Task details
Nothing except the pictures should be left out when you reproduce the listing exactly.

Provided data
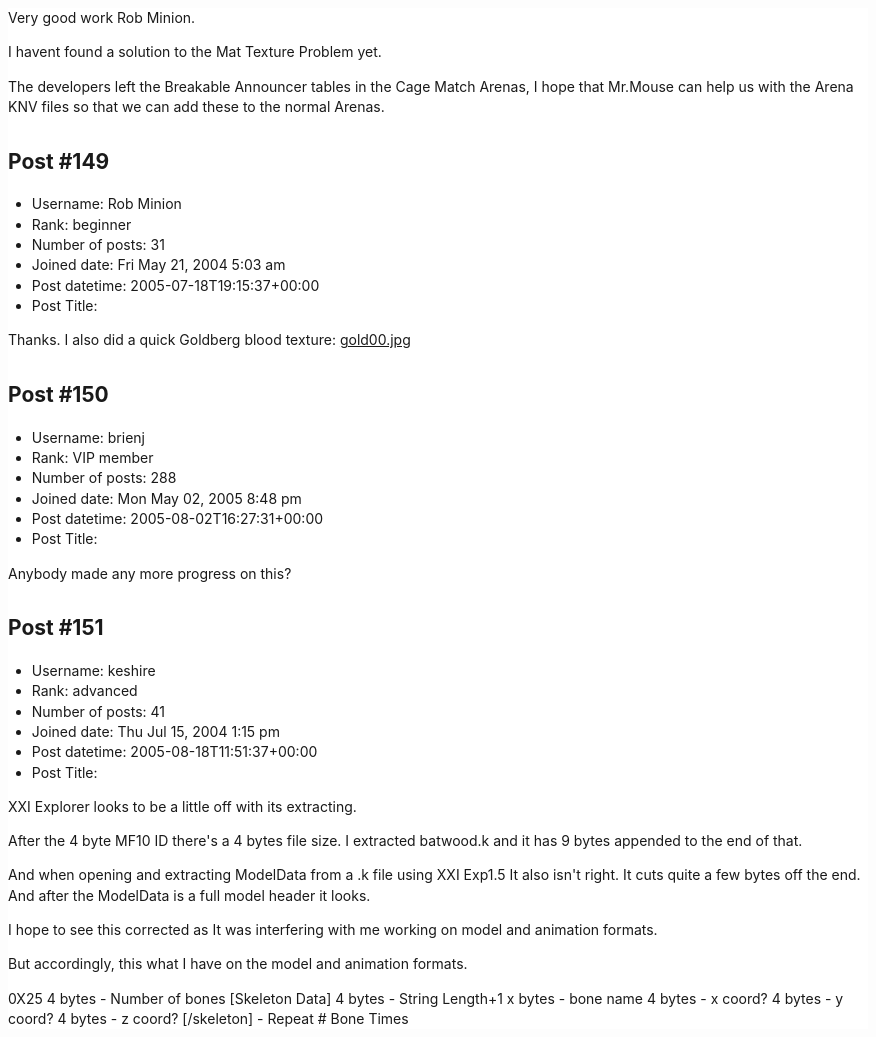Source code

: Very good work Rob Minion.

I havent found a solution to the Mat Texture Problem yet.

The developers left the Breakable Announcer tables in the Cage Match Arenas, I hope that Mr.Mouse can help us with the Arena KNV files so that we can add these to the normal Arenas.
## Post #149
- Username: Rob Minion
- Rank: beginner
- Number of posts: 31
- Joined date: Fri May 21, 2004 5:03 am
- Post datetime: 2005-07-18T19:15:37+00:00
- Post Title: 

Thanks. I also did a quick Goldberg blood texture:
[gold00.jpg](https://xentaxbackup.github.io/file/365_gold00.jpg)
## Post #150
- Username: brienj
- Rank: VIP member
- Number of posts: 288
- Joined date: Mon May 02, 2005 8:48 pm
- Post datetime: 2005-08-02T16:27:31+00:00
- Post Title: 

Anybody made any more progress on this?
## Post #151
- Username: keshire
- Rank: advanced
- Number of posts: 41
- Joined date: Thu Jul 15, 2004 1:15 pm
- Post datetime: 2005-08-18T11:51:37+00:00
- Post Title: 

XXI Explorer looks to be a little off with its extracting.

After the 4 byte MF10 ID there's a 4 bytes file size. I extracted batwood.k and it has 9 bytes appended to the end of that.

And when opening and extracting ModelData from a .k file using XXI Exp1.5 It also isn't right. It cuts quite a few bytes off the end. And after the ModelData is a full model header it looks.

I hope to see this corrected as It was interfering with me working on model and animation formats. 

But accordingly, this what I have on the model and animation formats.

0X25 4 bytes - Number of bones
[Skeleton Data]
4 bytes - String Length+1
x bytes - bone name
4 bytes - x coord?
4 bytes - y coord?
4 bytes - z coord?
[/skeleton] - Repeat # Bone Times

Answer section
Source code

: Very good work Rob Minion.

I havent found a solution to the Mat Texture Problem yet.

The developers left the Breakable Announcer tables in the Cage Match Arenas, I hope that Mr.Mouse can help us with the Arena KNV files so that we can add these to the normal Arenas.
## Post #149
- Username: Rob Minion
- Rank: beginner
- Number of posts: 31
- Joined date: Fri May 21, 2004 5:03 am
- Post datetime: 2005-07-18T19:15:37+00:00
- Post Title: 

Thanks. I also did a quick Goldberg blood texture:
[gold00.jpg](https://xentaxbackup.github.io/file/365_gold00.jpg)
## Post #150
- Username: brienj
- Rank: VIP member
- Number of posts: 288
- Joined date: Mon May 02, 2005 8:48 pm
- Post datetime: 2005-08-02T16:27:31+00:00
- Post Title: 

Anybody made any more progress on this?
## Post #151
- Username: keshire
- Rank: advanced
- Number of posts: 41
- Joined date: Thu Jul 15, 2004 1:15 pm
- Post datetime: 2005-08-18T11:51:37+00:00
- Post Title: 

XXI Explorer looks to be a little off with its extracting.

After the 4 byte MF10 ID there's a 4 bytes file size. I extracted batwood.k and it has 9 bytes appended to the end of that.

And when opening and extracting ModelData from a .k file using XXI Exp1.5 It also isn't right. It cuts quite a few bytes off the end. And after the ModelData is a full model header it looks.

I hope to see this corrected as It was interfering with me working on model and animation formats. 

But accordingly, this what I have on the model and animation formats.

0X25 4 bytes - Number of bones
[Skeleton Data]
4 bytes - String Length+1
x bytes - bone name
4 bytes - x coord?
4 bytes - y coord?
4 bytes - z coord?
[/skeleton] - Repeat # Bone Times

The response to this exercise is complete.